# What needs to be done
Rewrite every line of the material below, omitting the pictures. Multiply each dot coordinate that answers a pose by 2.35, rounding to whole numbers with halves rounded up, and leave the coordinates listed beside a pose unchanged.

# Recorded information
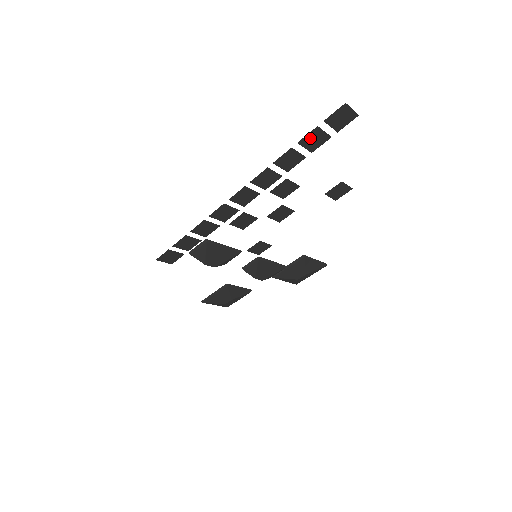
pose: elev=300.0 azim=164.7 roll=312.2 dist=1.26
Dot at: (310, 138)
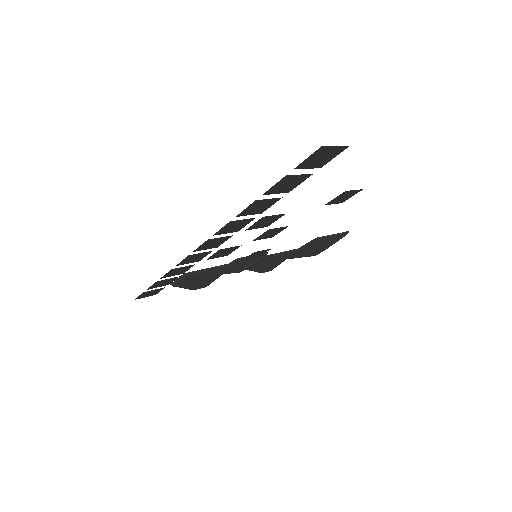
Dot at: (280, 185)
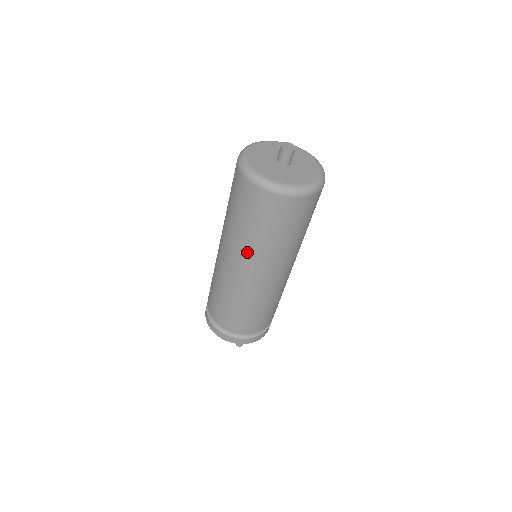
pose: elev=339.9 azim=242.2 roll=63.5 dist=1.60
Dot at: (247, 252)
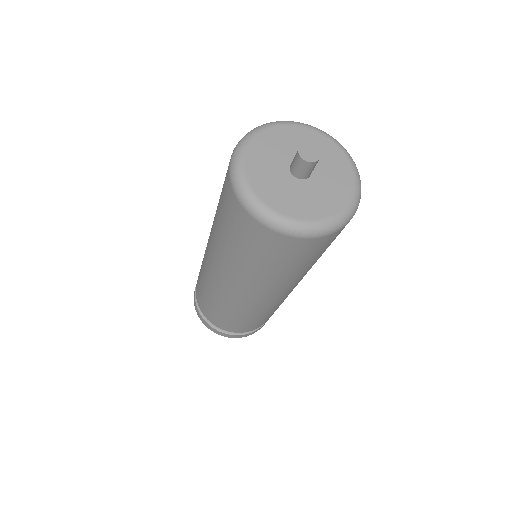
Dot at: (240, 276)
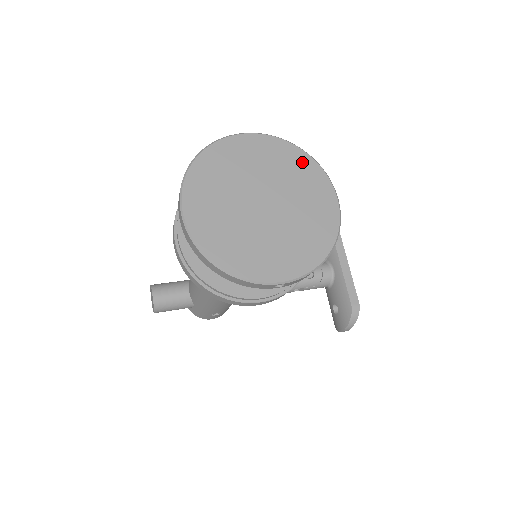
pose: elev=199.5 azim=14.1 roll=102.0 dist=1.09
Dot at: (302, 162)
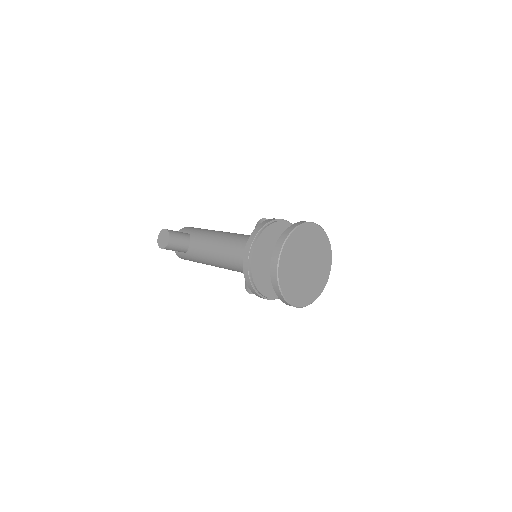
Dot at: (327, 247)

# Complete answer
pose: elev=300.0 azim=164.7 roll=312.2 dist=1.26
Dot at: (310, 138)
Dot at: (658, 435)
pose: elev=339.9 azim=242.2 roll=63.5 dist=1.60
Dot at: (247, 252)
Dot at: (564, 649)
pose: elev=199.5 azim=14.1 roll=102.0 dist=1.09
Dot at: (302, 162)
Dot at: (768, 580)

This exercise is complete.